Transformer vs RNN#
Why are RNNs good?#
For many years RNNs are the undisputed champion in sequence processing. Sequences include texts, voice data, and all time-related data. The reason RNNs are so good is that it sees through all past things (or events), decides what’s important to keep, then makes the next prediction. RNN works like a human mind does, seeing through past things to predict the future.
Why are RNNs not good enough?#
All kinds of RNNs suffer from gradient explosion/vanishing. That means it’s very difficult to train large scale RNN, process over long sequences, or just continuously improve upon the result because bigger RNNs are not necessarily better.

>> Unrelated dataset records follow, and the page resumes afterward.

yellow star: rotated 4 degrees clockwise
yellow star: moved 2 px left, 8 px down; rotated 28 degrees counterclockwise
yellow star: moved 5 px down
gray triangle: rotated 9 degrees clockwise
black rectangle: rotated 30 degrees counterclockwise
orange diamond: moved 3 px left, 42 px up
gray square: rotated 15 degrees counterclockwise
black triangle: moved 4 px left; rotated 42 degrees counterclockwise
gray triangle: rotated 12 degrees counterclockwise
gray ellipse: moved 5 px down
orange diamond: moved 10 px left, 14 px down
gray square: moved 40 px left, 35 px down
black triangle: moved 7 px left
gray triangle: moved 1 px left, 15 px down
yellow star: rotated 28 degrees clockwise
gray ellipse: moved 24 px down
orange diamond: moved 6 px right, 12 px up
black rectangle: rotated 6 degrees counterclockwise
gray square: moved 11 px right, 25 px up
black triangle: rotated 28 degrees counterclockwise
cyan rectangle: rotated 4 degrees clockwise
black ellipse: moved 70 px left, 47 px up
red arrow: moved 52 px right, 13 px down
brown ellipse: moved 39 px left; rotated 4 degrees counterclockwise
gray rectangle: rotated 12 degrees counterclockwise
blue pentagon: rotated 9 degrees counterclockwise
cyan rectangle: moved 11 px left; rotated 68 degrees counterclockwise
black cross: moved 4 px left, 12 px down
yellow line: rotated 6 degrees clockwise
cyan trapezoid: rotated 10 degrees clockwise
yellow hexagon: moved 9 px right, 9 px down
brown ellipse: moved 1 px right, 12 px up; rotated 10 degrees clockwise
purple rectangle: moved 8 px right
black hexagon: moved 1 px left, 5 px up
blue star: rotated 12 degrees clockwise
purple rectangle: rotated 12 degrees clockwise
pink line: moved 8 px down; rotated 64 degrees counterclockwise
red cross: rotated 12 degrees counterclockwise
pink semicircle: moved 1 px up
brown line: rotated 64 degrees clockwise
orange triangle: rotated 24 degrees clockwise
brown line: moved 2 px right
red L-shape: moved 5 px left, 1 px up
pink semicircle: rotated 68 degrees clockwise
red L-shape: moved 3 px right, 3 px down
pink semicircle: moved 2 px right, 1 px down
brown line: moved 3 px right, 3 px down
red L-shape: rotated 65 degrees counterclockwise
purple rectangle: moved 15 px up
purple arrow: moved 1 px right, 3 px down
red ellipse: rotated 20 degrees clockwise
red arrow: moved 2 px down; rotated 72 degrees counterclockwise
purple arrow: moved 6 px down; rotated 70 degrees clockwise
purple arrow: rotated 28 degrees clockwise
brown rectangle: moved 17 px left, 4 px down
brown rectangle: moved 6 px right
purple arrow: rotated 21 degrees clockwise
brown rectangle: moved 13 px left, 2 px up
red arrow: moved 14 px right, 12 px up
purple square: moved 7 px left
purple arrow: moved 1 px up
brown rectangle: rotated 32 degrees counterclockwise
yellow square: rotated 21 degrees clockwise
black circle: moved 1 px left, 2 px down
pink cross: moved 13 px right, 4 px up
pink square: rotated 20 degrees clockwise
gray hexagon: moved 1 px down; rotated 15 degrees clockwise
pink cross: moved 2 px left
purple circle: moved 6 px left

Also, because RNNs have to be trained on the sequence tokens in a one-by-one fashion, it’s difficult to parallelize that and make it faster.
Why are transformers all the rage?#
Transformers are not RNNs. That mean, it doesn’t suffer from all those weaknesses of RNNs like training slowly or unable to scale up. However, that’s not the reason transformers have all the attention (pun intended) right now.
The reason transformers are so popular started with Bert, a massive pretrained transformer based model that you can easily use for other tasks. Being pretrained means that you don’t need to train it yourself, you can simply use the model as a preprocessor, a feature extractor, and train a much smaller model for your task. And Bert is the first wildly successful language processing model to do that.